-- Exercise prompt --
Reproduce the data below in full and exclude every picture.

-- Exercise material --
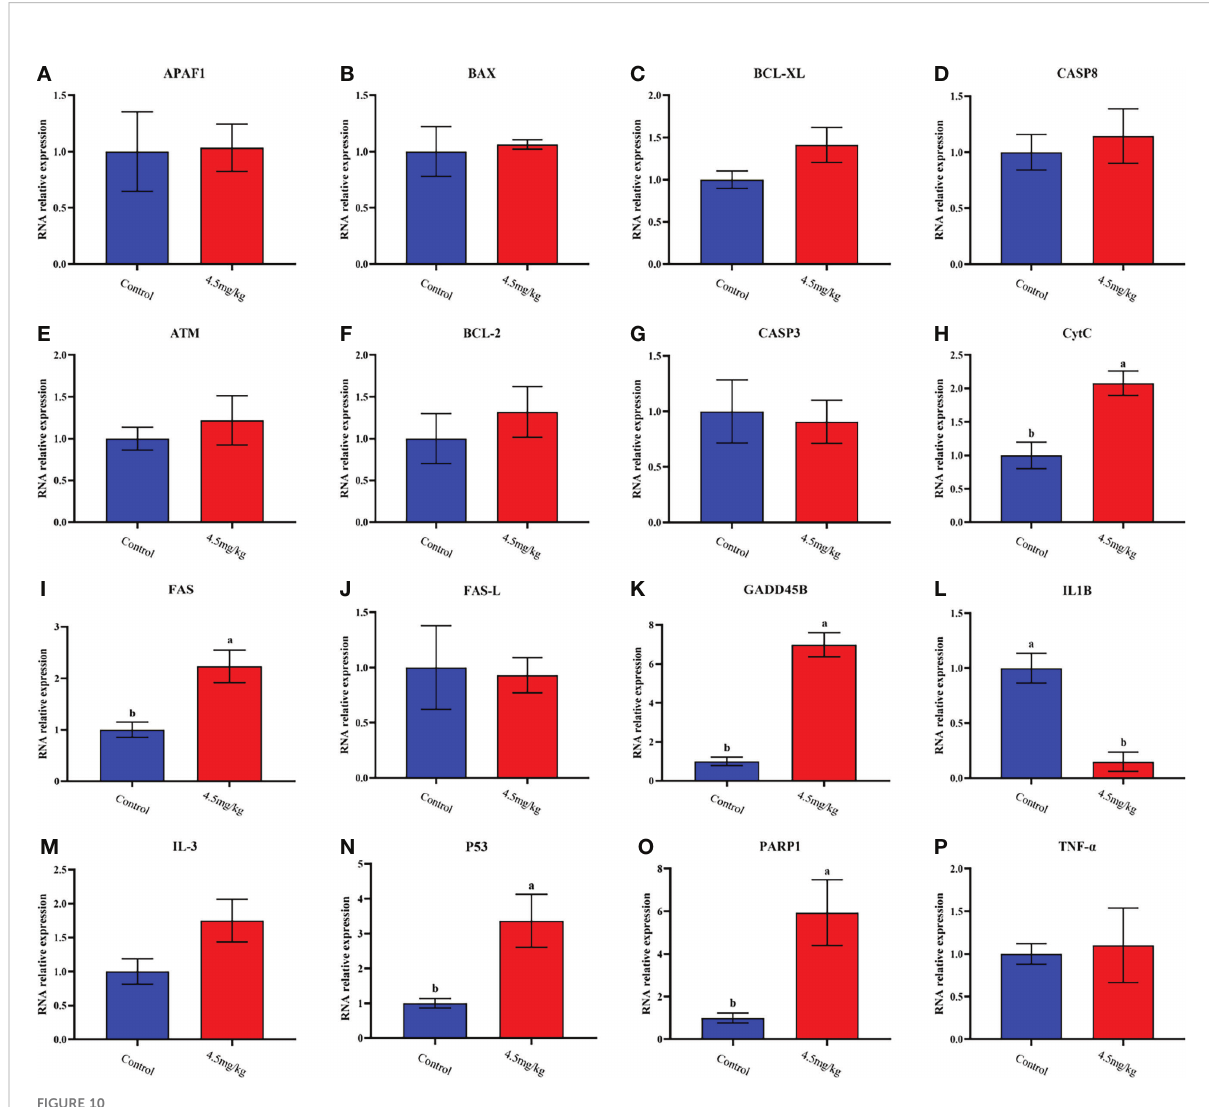
FIGURE 10 Quantitative analysis of apoptosis dredging genes in dorsal adipose tissue. (A) APAF1; (B) BAX; (C) BCL-XL; (D) CASP8; (E) ATM; (F) BCL-2; (G) CASP3; (H) CytC; (I) FAS; (J) FAS-L; (K) GADD45B; (L) IL-1 b ; (M) IL-3; (N) P53; (O) PARP1; (P) TNF- ɑ ; Different lowercase letters indicate P <0.05 vs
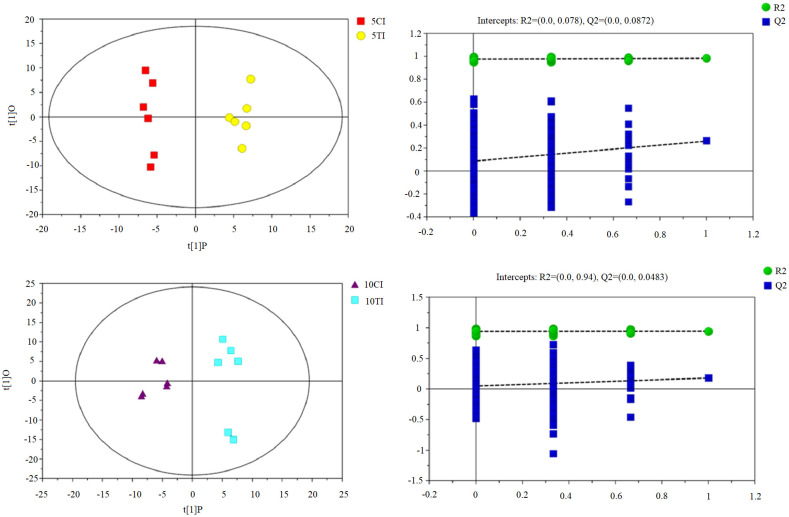
OPLS-DA model analysis performed on the most diverse sample at (A) day 5 and (B) day 10 post-inoculation.CI indicates SCN-inoculated mock-treated soybean roots and TI indicates SCN-inoculated Sneb545-treated soybean roots.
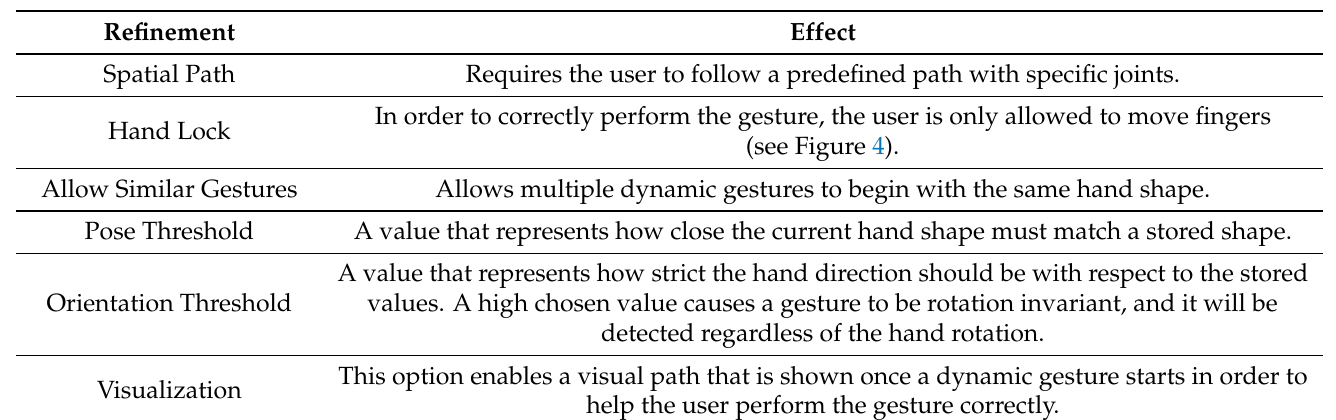
Table 2. Various options can be applied to refine gestures in order to implement desired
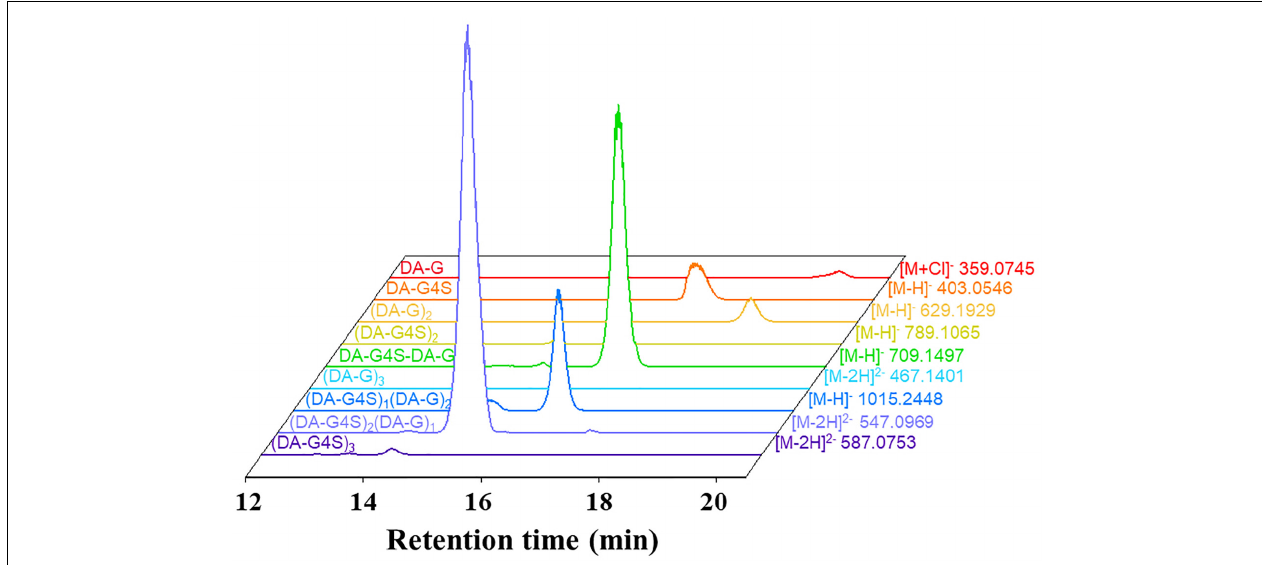
FIGURE 5 | Extracted ion chromatograms of oligosaccharides in the final product.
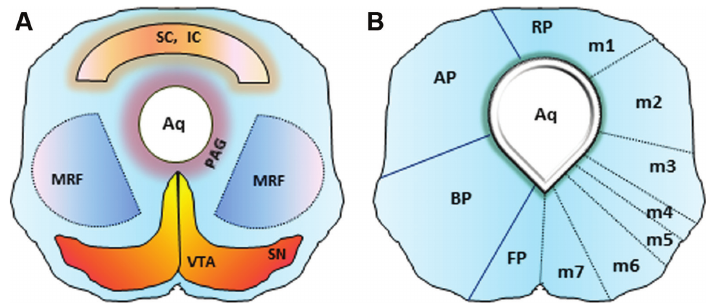
(A) Schema of location of mature midbrain GABA neuronal populations in the superior colliculus (SC), inferior colliculus (IC), midbrain reticular formation (MRF), periaqueductal gray (PAG), substantia nigra (SN) and ventral tegmental area (VTA). Midbrain GABA neuronal populations regulate several brain functions, for instance, they are involved in the SC and IC for sensory integration, in the MRF for sleep, PAG for nociception and defensive behavior, SN for motor activity and in the VTA for motivated behavior. (B) Coronal schematic section of the embryonic mesencephalon depicting its patterning along the dorso-ventral axis into roof plate (RP), alar plate (AP), basal plate (BP) and floor plate (FP) on the left side along with dorso-ventral subdivisions on the right (m1–m7). Aq,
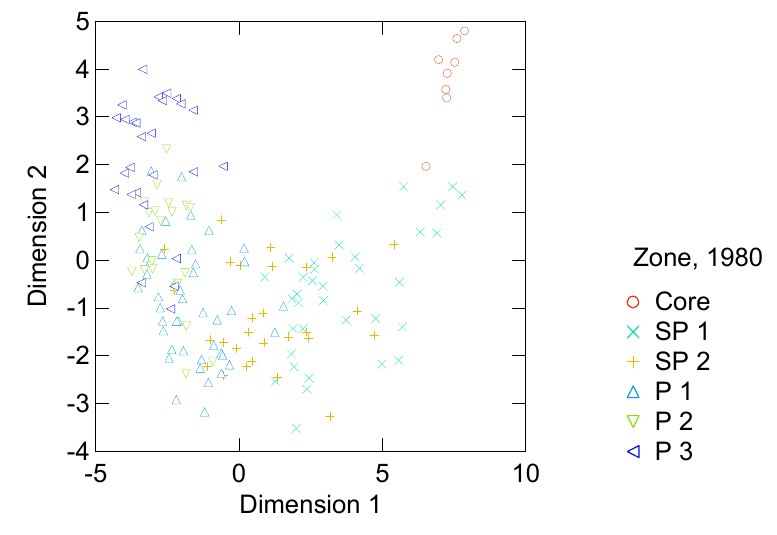
Figure 4: Exponential Distance Model with Hierarchical Clustering of Regular Equivalencies Superimposed,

-- Task answer --
FIGURE 10 Quantitative analysis of apoptosis dredging genes in dorsal adipose tissue. (A) APAF1; (B) BAX; (C) BCL-XL; (D) CASP8; (E) ATM; (F) BCL-2; (G) CASP3; (H) CytC; (I) FAS; (J) FAS-L; (K) GADD45B; (L) IL-1 b ; (M) IL-3; (N) P53; (O) PARP1; (P) TNF- ɑ ; Different lowercase letters indicate P <0.05 vs
OPLS-DA model analysis performed on the most diverse sample at (A) day 5 and (B) day 10 post-inoculation.CI indicates SCN-inoculated mock-treated soybean roots and TI indicates SCN-inoculated Sneb545-treated soybean roots.
Table 2. Various options can be applied to refine gestures in order to implement desired
FIGURE 5 | Extracted ion chromatograms of oligosaccharides in the final product.
(A) Schema of location of mature midbrain GABA neuronal populations in the superior colliculus (SC), inferior colliculus (IC), midbrain reticular formation (MRF), periaqueductal gray (PAG), substantia nigra (SN) and ventral tegmental area (VTA). Midbrain GABA neuronal populations regulate several brain functions, for instance, they are involved in the SC and IC for sensory integration, in the MRF for sleep, PAG for nociception and defensive behavior, SN for motor activity and in the VTA for motivated behavior. (B) Coronal schematic section of the embryonic mesencephalon depicting its patterning along the dorso-ventral axis into roof plate (RP), alar plate (AP), basal plate (BP) and floor plate (FP) on the left side along with dorso-ventral subdivisions on the right (m1–m7). Aq,
Figure 4: Exponential Distance Model with Hierarchical Clustering of Regular Equivalencies Superimposed,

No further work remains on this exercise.